> **Document section**:
# Come Dine With Me - My Own Series



## ♥Saila♥ (Mar 27, 2006)

Dh and I are doing Come Dine With Me with our two friends, we aren't going to be on tele though. We are just going to do our own and I am first up!

Has anyone any good ideas for what I can do?

There has to be no greens, fish/seafood or meat on the bone as on of our friends doesn't like it

xxx


----------



## Camly (Dec 12, 2006)

hiya

my friends and i do that too.  just the girls - gives us an excuse to get together.  

for mine i made - home made veg soup, chicken bacon and mushroom casserole with home made roasties, veg etc and then had meringue nests and fresh fruit. considering im no cook, i was fair impressed with myself!  

its my friends turn this fri and she is making - small portion of nachos, chicken stuffed with pepperoni and home made wedges, then a chocolate cake..... making me hungry thinking about it! 

look forward to hearing what you decided on. x x x


----------



## BooஐWantsBaby (May 21, 2008)

Ahh excellent - hubby does all the cooking so i can't make any suggestions, but it sound great (im addicted that programme)... 

Let us know how it goes...

> **Given instruction**:
Retype everything in the forum thread about hosting a dinner party series from "# Come Dine" down to "am first up!". The lines after this point play no part in the work.

> **Recorded data**:

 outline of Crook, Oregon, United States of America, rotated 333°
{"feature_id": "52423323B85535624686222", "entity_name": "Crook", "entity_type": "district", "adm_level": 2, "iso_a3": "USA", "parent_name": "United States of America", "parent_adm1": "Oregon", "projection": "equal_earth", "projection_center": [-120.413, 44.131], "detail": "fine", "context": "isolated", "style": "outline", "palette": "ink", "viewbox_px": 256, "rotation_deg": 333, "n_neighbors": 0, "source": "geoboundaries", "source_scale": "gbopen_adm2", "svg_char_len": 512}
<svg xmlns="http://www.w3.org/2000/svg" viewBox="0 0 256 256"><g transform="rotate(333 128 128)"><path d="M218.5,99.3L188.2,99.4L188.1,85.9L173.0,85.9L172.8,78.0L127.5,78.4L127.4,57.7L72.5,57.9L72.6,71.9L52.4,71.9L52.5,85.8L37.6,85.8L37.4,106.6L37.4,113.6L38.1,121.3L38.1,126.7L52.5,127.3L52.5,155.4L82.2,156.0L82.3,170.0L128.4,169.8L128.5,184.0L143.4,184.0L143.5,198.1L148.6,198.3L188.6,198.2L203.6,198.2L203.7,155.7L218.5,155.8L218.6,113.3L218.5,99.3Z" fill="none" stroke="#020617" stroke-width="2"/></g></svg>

> **Answer to this task**:
# Come Dine With Me - My Own Series



## ♥Saila♥ (Mar 27, 2006)

Dh and I are doing Come Dine With Me with our two friends, we aren't going to be on tele though. We are just going to do our own and I am first up!